The year was 1991.... a young fledgling rock star from Seattle was in pain. A lot of pain. Rigorous touring was not to blame. Soon the young musician realized something was wrong. Very wrong. His wife, that he'd had memories of but never actually met was missing from his life. From that time period in general. Trapped in 2012, she awaits a way back. A way back to change the future... a future that turns into a place with no Kurt Cobain.

A murder plot that turns into the most famous suicide in history, this site is dedicated to the small story of the husband who left a billion clues for the wife who figured them out.

Now her goal is to avenge her husband's death by pinning the murderer's with their crime...

Meanwhile she pours herself into her journal, awaiting the day she is finally reunited with her husband in time.

Letters to Kurt...


Thursday, June 10, 2010

June 09, 2010 -- Losing Faith In Raleigh Durham


Dear Kurt,


I'll be thirty-two on August 14th, and my parents are still impossible to talk to. My mom lives in la-la land who equates joining a group (preferably a CHURCH one) to living my career dreams. And my dad.... well... if we speak of anything other than the weather -- then the conversation gets too heated too quick.


I know you've had similar family problems growing up... only your parents were divorced at a young age, and surprisingly, I often wish that of my parents because then they would both be easier to talk to -- separately. Now it's always a case of "Them" against "Me", and my mom defends my dad as if he's Jesus on the fucking cross.


But enough about me.... I'm half way through your journal entries and I've just finished the letter you wrote to your father.


Very beautiful. Very touching. and very puzzling under the circumstances.


In this letter... with utmost conviction, you state how profound the responsibility you have taken on in regards to becoming a father. This is also made even more respectable, because in earlier entries of yours you have no qualms about ranting at length and often about your pro-abortion stance.

In this letter to your father.... you go on in grave detail about how... through thick and thin, through divorce, and even if you and your wife end up hating each other... you will make it your ultimate goal in life and do what ever it takes to provide for Frances. You will ensure to her, that you love her a million times more than yourself.

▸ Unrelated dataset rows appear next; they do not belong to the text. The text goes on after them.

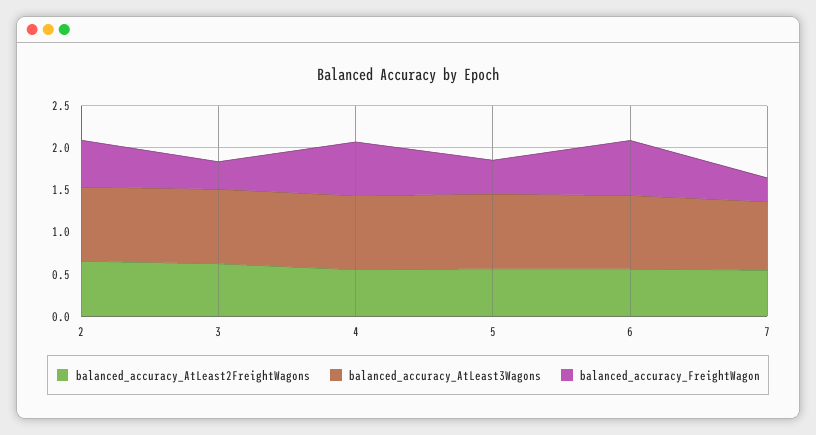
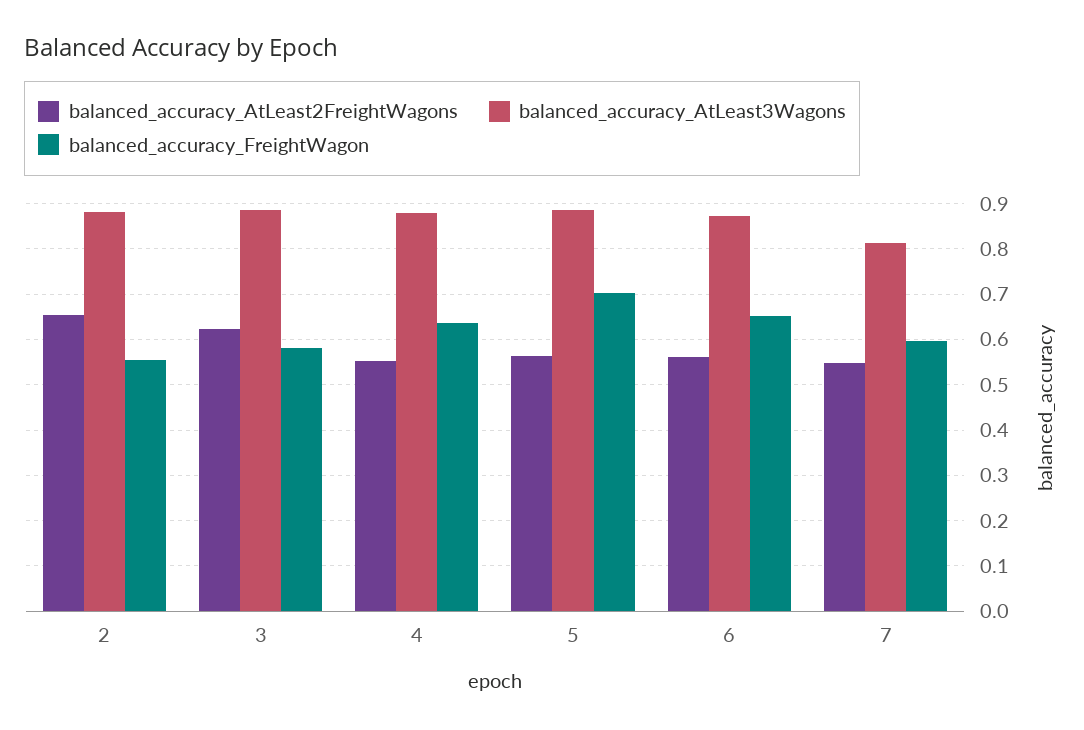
  {
    "balanced_accuracy_AtLeast2FreightWagons": {
      "2": 0.66,
      "3": 0.62,
      "4": 0.56,
      "5": 0.56,
      "6": 0.56,
      "7": 0.54
    },
    "balanced_accuracy_AtLeast3Wagons": {
      "2": 0.88,
      "3": 0.88,
      "4": 0.88,
      "5": 0.88,
      "6": 0.88,
      "7": 0.82
    },
    "balanced_accuracy_FreightWagon": {
      "2": 0.56,
-     "3": 0.3,
+     "3": 0.58,
      "4": 0.64,
-     "5": 0.4,
+     "5": 0.7,
      "6": 0.66,
-     "7": 0.3
+     "7": 0.6
    }
  }

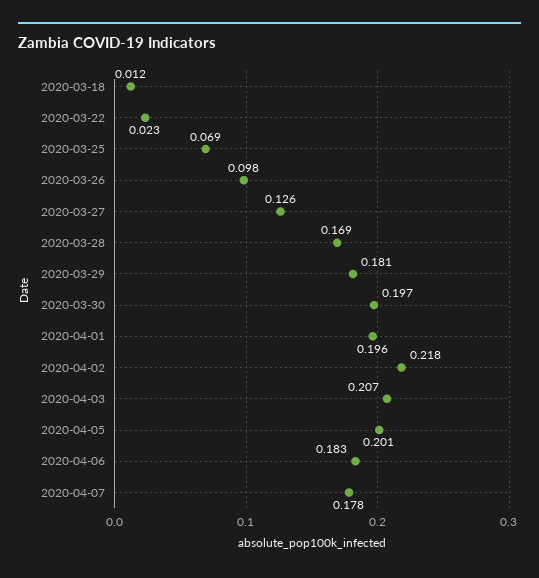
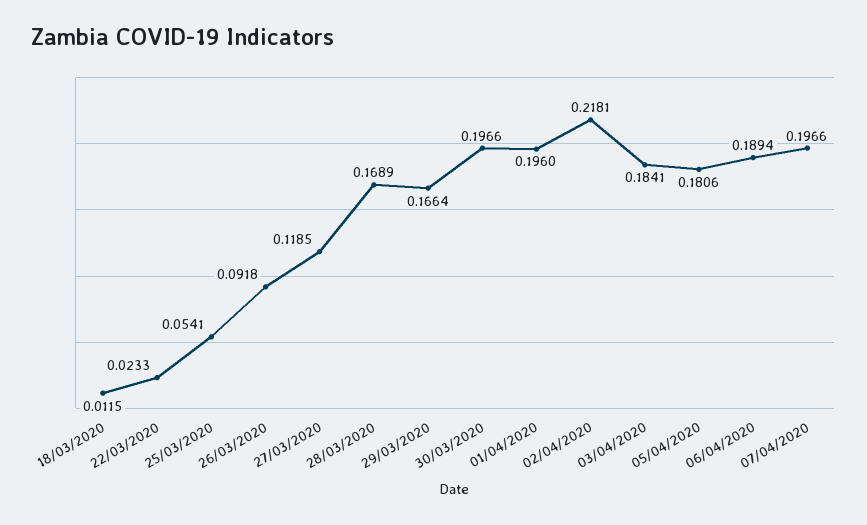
  {
    "2020-03-18": 0.0115,
    "2020-03-22": 0.0233,
-   "2020-03-25": 0.069,
+   "2020-03-25": 0.0541,
-   "2020-03-26": 0.098,
+   "2020-03-26": 0.0918,
-   "2020-03-27": 0.126,
+   "2020-03-27": 0.1185,
    "2020-03-28": 0.1689,
-   "2020-03-29": 0.181,
+   "2020-03-29": 0.1664,
    "2020-03-30": 0.1966,
    "2020-04-01": 0.196,
    "2020-04-02": 0.2181,
-   "2020-04-03": 0.207,
+   "2020-04-03": 0.1841,
-   "2020-04-05": 0.201,
+   "2020-04-05": 0.1806,
-   "2020-04-06": 0.183,
+   "2020-04-06": 0.1894,
-   "2020-04-07": 0.178
+   "2020-04-07": 0.1966
  }

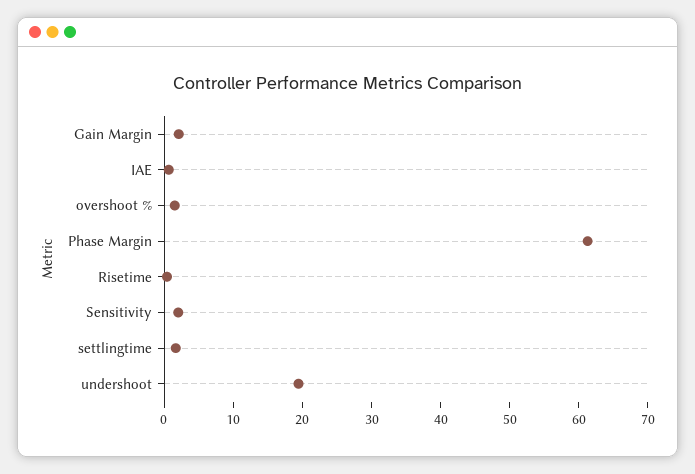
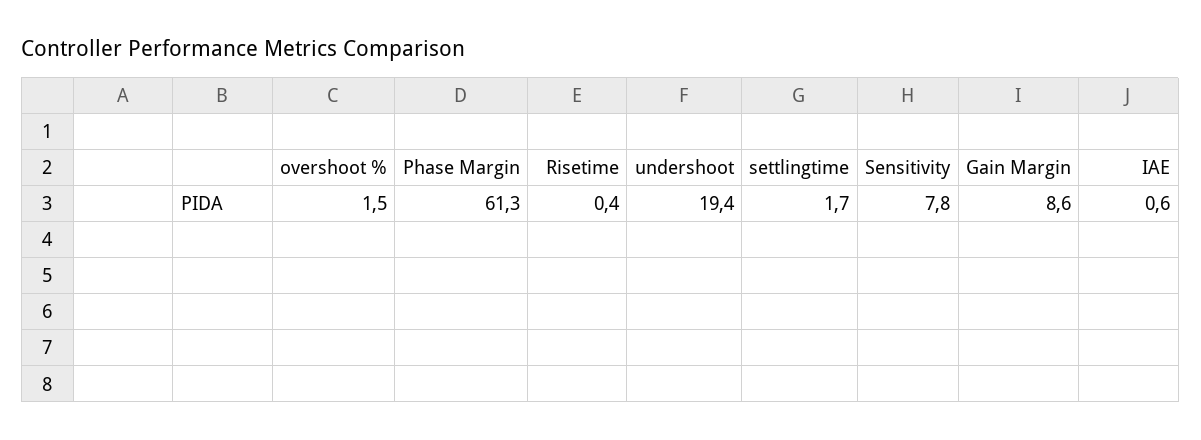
  {
-   "Gain Margin": 2,
+   "Gain Margin": 8.6,
    "IAE": 0.6,
    "overshoot %": 1.5,
    "Phase Margin": 61.3,
    "Risetime": 0.4,
-   "Sensitivity": 2,
+   "Sensitivity": 7.8,
    "settlingtime": 1.7,
    "undershoot": 19.4
  }

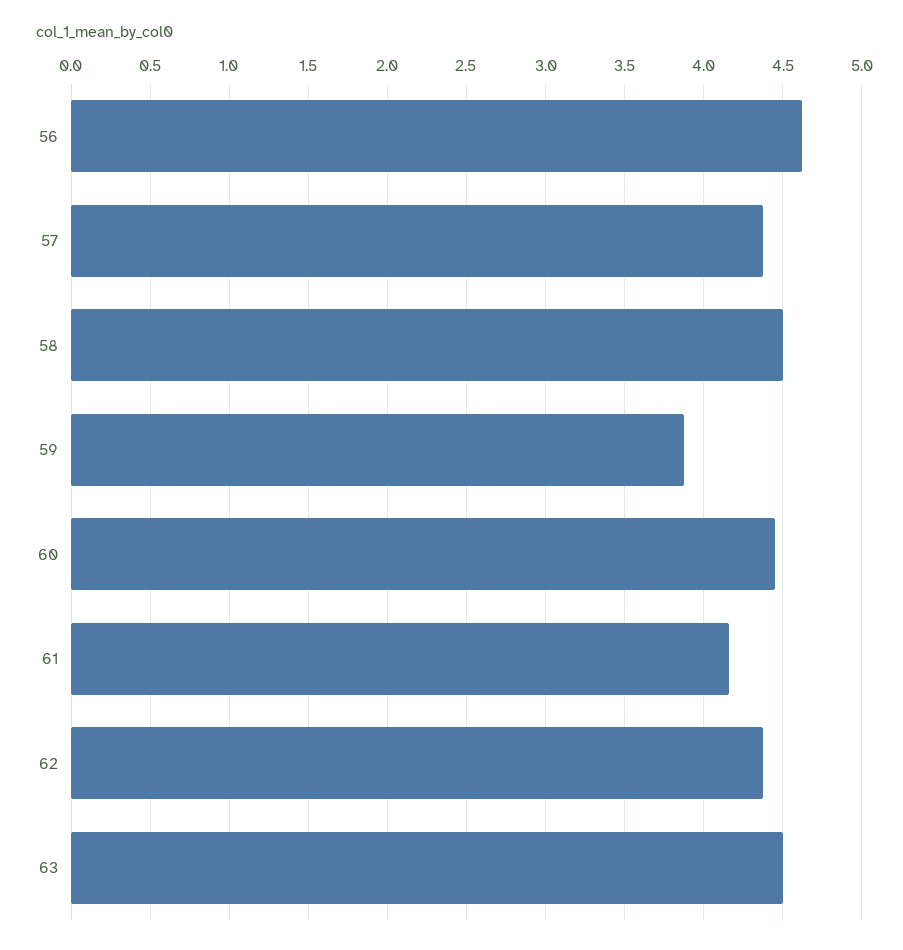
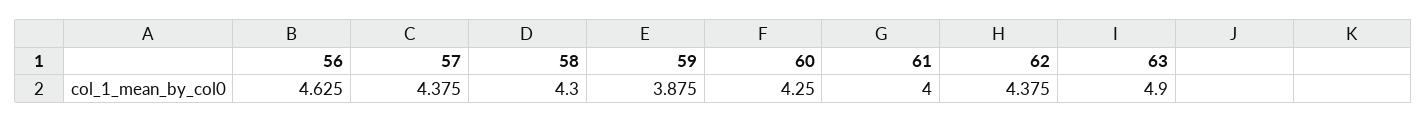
  {
    "56": 4.625,
    "57": 4.375,
-   "58": 4.5,
+   "58": 4.3,
    "59": 3.875,
-   "60": 4.45,
+   "60": 4.25,
-   "61": 4.15,
+   "61": 4,
    "62": 4.375,
-   "63": 4.5
+   "63": 4.9
  }

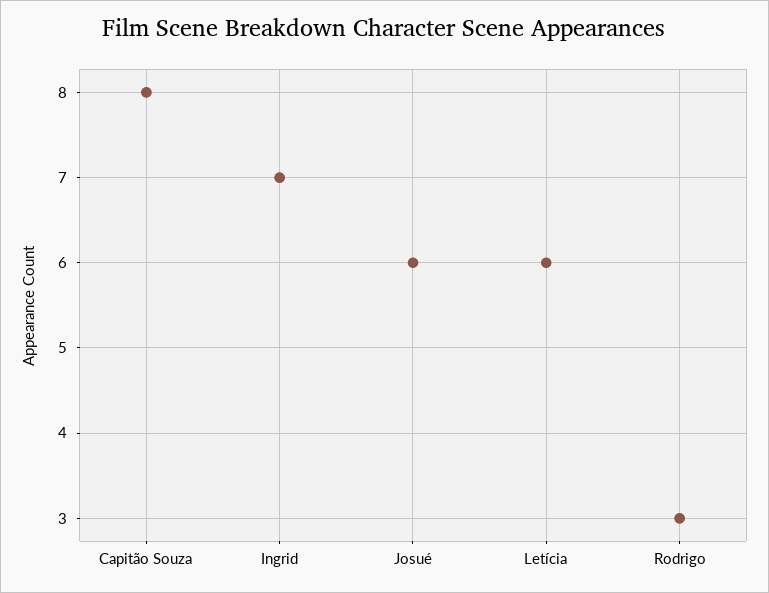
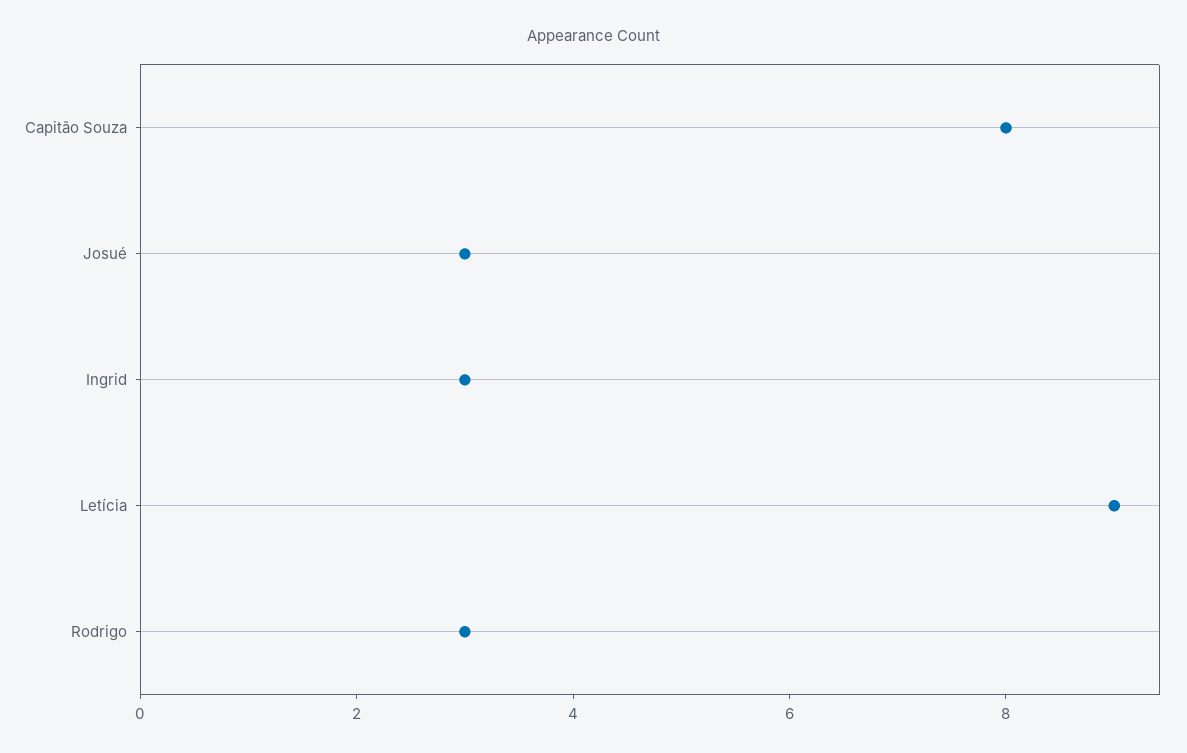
  {
    "Capitão Souza": 8,
-   "Ingrid": 7,
+   "Ingrid": 3,
-   "Josué": 6,
+   "Josué": 3,
-   "Letícia": 6,
+   "Letícia": 9,
    "Rodrigo": 3
  }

Your mission of this letter, is to prove to your father that you will be twice the man he was by being there for your own child, the way he wasn't there for you.

Now, I can't think for the life of me -- why anyone with these morals and intentions -- would just... a year later... put a gun in their mouth -- and pull the trigger.

And you didn't. Did you? If i could only be Marty McFly for one moment, and jump into by Delorean and go back to that fateful moment with my cellphone camera. Yeah... if you think things were becoming ridiculous in the late 80's with technology.... I don't think you'd survive the New World of the New Millennium. It is in a word -- depressing.

I will be writing a scene in my script where you write this letter to your father. Overlaying the dialogue with visuals. And people will know how you really felt about staying in the world and being there for your daughter.

Not the portrayal that the media gave based on a million lies.

I now know how much you hated the lying journalists of the world. And again. I'm so sorry she took your beautiful life away. Your daughter recently turned seventeen. And she has your eyes.


Peace.... Love.... Empathy,


Justice Seeker.


"The thought of losing my baby haunts me every day. I'm even a bit unnerved to take her in the car in fear of getting into an accident. I swear that if I ever find myself in a similar situation than you've been in, i.e. a divorce, then I will fight to my death to keep the right to provide for my child.

I'll go out of my way to remind her that I love her more than I love myself. Not because it's a father's duty, but because I want to out of love. And if Courtney and I end up hating each other's guts we will be adult and responsible enough to be pleasant to one another when our child is around." -- Kurt Cobain

p.s. I can't help but remember the 'pleasantries' that Courtney showed the world on April 5th, 1994.